LightWave Solar opens Knox area office

Published July 10, 2015

Knox News Sentinel

March 3, 2015 

With solar energy costs falling and interest in sustainability rising in East Tennessee, the time is right for Nashville-based LightWave Solar to expand east, said Jon Bates, who heads the company’s new office in the Knoxville area.

LightWave Solar opened its East Tennessee office Jan. 1, Bates said. For now, he operates it out of his home in Lenoir City, but as business grows, LightWave will open a permanent office somewhere in the area.

“We will expand with sales and administrative people and installation crews,” he said Tuesday. “We have already exceeded our goals for almost the first quarter in East Tennessee.”

While the Knoxville office is something new, the company is no stranger to the area. It has an office in Johnson City and has done a number of solar installations in East Tennessee. It now is working on a 1 megawatt solar installation at East Tennessee Technology Park in Oak Ridge.

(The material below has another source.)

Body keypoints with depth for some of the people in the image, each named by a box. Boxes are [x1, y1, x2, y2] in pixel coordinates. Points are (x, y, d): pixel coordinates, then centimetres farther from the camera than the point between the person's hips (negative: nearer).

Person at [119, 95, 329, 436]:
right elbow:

Restoration Services Inc. and Vis Solis are developing the project, which will have 3,269 solar modules and feed the electricity produced into the TVA power grid.

The company also will start holding its Commercial Solar Lunch and Learn events in East Tennessee. These explain government financial incentives available for commercial solar installations. The first will be held 11:30 a.m.1p.m. Friday, March 20 at BB&T, 900 S. Gay St. The event is free and open to the public.

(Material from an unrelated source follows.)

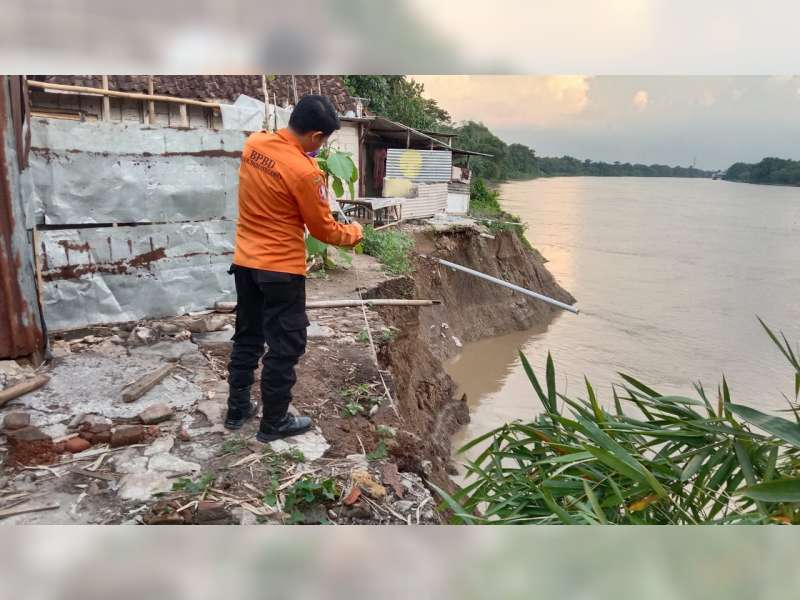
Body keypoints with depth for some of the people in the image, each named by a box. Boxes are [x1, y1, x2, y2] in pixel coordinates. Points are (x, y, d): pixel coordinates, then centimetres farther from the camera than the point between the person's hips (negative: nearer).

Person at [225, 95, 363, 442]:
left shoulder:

The costs of solar installations has dropped 50 percent in Tennessee throughout the past three years, Bates said, and demand is up across the state.

With institutions such as the University of Tennessee’s Cherokee Farm Innovation Campus, Oak Ridge National Laboratory and others driving a focus on sustainability, the Knoxville area is a prime market for solar power, Bates said.

TVA offers incentives to producers of green power — agreeing to buy a certain amount of electricity from them at a premium price. While the solar industry in Tennessee has criticized TVA for running its incentive programs erratically, Bates said the federal utility has improved.

“This year they have been showing a little more interest and willingness to work with us and give a little more capacity,” Bates said. 

That also was a factor in LightWave’s expansion into Knoxville, he said.